Dr. Picard is an assistant professor of behavioral medicine in Psychiatry and Neurology at Columbia University. He obtained his Ph.D. in mitochondrial biology of aging in 2012. For over a decade, he has been studying mitochondria and has worked closely with leading experts in the field of mitochondrial research. In 2015 he joined the faculty at Columbia University where he established the mitochondrial signaling laboratory.
This article is derived from a previous podcast with Dr. Picard on The Stress-Mitochondria Link (And Why Your Mitochondrial Health Is The Secret Key To Energy And Longevity.)
The Link between Mitochondrial Dysfunction and Health
For years, it was believed that the mitochondria were nothing more than powerhouses whose job was to burn off carbs and fats for energy. Nowadays, the medical and scientific communities have found associations between mitochondrial dysfunction and disease.
If you Google for mitochondrial dysfunction alongside a particular disease such as Alzheimer’s, cardiovascular disease, or cancer, you’ll find a lot of papers showing mitochondrial dysfunction as a significant factor in the disease.
So, is mitochondrial dysfunction the cause of disease, or is it the result of it?
In the 1980s, scientists found that mutations or deletions in the mitochondrial genome were the cause of human disease. That was the first documented evidence of dysfunctional mitochondria causing illness. Since then, hundreds of studies have backed these findings.
As Dr. Picard explains: “Every week here in the clinic, we see patients who walk in with defects in their mitochondria, and then you see the consequences. You see the consequences on their ability to exercise, to move, their ability to digest food, their ability to think and to process things. So, it is apparent now that when the mitochondria don’t work properly, they can cause disease, and they can precipitate a lot of age-related disorders.”
Key Point: Today, there are hundreds of studies linking mitochondrial dysfunction to any disease known to man. Numerous studies show that when you have mitochondrial dysfunction, your risk of disease increases.
The Top Two Approaches to Bolster Mitochondrial Health
Exercise and physical activity may be the absolutely best intervention against mitochondrial dysfunction. While there is no mechanistic understanding of why exercise is good for mitochondrial health, one thing is clear: exercise increases the number of mitochondria in your body. If you go from a mostly sedentary lifestyle to working out regularly, you can double the number of mitochondria in your muscle.
Similar benefits probably also occur in the brain. We at least know that the brain and muscles make more mitochondria the more physically active you are.
Another factor that has been shown to improve mitochondrial health is calorie restriction. But how do you best implement calorie restriction into your day?

_Supplied information_:
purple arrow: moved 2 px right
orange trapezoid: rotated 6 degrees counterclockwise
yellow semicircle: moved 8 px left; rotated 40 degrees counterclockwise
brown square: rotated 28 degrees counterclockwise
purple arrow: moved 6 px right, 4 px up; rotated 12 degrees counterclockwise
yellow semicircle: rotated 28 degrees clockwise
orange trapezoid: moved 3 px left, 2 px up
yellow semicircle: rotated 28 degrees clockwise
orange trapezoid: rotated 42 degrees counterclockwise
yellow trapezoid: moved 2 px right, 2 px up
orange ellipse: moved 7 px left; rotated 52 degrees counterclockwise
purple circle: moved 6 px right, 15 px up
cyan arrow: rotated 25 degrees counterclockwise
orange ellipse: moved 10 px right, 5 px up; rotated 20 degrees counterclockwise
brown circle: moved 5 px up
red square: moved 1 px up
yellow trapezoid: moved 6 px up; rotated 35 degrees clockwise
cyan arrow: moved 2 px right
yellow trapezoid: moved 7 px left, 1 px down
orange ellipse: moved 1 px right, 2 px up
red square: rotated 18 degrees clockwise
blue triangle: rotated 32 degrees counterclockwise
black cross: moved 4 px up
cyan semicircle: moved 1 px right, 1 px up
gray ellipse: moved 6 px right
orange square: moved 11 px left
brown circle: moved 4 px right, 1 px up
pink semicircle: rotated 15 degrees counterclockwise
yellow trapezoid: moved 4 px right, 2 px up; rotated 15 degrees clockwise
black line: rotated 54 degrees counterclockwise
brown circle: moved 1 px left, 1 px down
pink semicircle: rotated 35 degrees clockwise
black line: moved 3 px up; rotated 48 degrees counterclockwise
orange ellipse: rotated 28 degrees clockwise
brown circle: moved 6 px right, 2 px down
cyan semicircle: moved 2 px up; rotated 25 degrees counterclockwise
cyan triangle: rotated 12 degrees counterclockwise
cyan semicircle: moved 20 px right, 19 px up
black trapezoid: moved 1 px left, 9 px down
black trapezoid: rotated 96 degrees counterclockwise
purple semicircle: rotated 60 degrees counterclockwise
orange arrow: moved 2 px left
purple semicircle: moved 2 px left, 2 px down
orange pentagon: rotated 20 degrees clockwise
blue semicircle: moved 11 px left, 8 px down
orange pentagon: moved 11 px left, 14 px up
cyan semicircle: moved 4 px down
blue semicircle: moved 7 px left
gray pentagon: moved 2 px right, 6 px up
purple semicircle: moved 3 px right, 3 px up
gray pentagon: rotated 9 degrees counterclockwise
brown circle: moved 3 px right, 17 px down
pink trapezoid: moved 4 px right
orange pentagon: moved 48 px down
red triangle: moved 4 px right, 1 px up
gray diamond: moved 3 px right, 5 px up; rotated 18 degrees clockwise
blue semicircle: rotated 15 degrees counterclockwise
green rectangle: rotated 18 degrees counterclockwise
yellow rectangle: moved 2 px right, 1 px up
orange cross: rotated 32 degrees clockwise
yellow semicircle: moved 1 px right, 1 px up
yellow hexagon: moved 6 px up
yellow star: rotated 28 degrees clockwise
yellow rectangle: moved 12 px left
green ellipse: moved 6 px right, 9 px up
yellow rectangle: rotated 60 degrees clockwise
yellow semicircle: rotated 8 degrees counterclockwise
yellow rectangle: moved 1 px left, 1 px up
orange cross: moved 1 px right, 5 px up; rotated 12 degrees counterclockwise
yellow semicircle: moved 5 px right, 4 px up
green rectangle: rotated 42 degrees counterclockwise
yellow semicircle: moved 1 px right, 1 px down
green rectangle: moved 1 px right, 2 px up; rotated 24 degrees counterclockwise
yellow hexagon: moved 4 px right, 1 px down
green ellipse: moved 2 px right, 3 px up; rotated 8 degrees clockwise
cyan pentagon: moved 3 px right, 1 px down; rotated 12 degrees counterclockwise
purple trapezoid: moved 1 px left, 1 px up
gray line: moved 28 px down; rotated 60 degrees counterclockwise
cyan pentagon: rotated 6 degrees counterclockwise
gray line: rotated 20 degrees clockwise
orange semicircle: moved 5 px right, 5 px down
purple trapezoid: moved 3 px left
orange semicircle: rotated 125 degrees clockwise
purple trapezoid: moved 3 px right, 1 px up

_Tasks to perform_:
**1)** According to the article on mitochondrial health, what can happen to the number of mitochondria in your muscle when you go from a mostly sedentary lifestyle to working out regularly?
**2)** Please write the next part of the article on mitochondrial health, picking up after its final question about calorie restriction.

_Task answers_:
**1)** The number can double.

**2)**
There are some human studies underway that are examining the effects of chronic calorie restriction in people who try to eat less than they need. Unfortunately, the studies have shown that the subjects are not pleasant to be around as they are perpetually hungry. Another approach is intermittent fasting, where you skip meals for up to two days. Both methods are seemingly effective in boosting mitochondrial health. However, intermittent fasting may be preferred as it is easier to adhere to in the long term.
The key to improving your mitochondria through eating less is to feel hungry only once in a while. There are studies (both human and animal) which show that hunger stimulates many positive adaptive processes in the organism, similar to the response you get when you exercise.
Dr. Picard explains: “If you feel a little hungry, the body thinks, ‘Oh, there is no sugar around. I need to start using my mitochondria to utilize fats and proteins.’ And the mitochondria needed for this are not necessarily required to burn off sugar.”
Key Point: The two most powerful things you can do to boost your mitochondrial health are to exercise and restrict your calorie intake.
For years, it was believed that the primary function of mitochondria was to convert food to energy. However, it turns out that mitochondria have many more roles than energy regulation. We now know that mitochondrial dysfunction is likely involved in virtually all types of disease. If your mitochondria aren’t working optimally, your risk of disease increases.
Fortunately, the two best means to improve mitochondrial health—exercise and caloric restriction—are easy to implement and very cost-effective. Regular exercise has been proven to double the number of mitochondria in muscle and probably produces similar effects on brain tissue. Coupling increased physical activity with decreasing your feeding window through intermittent fasting will allow your mitochondria to increase in number and grow larger and stronger.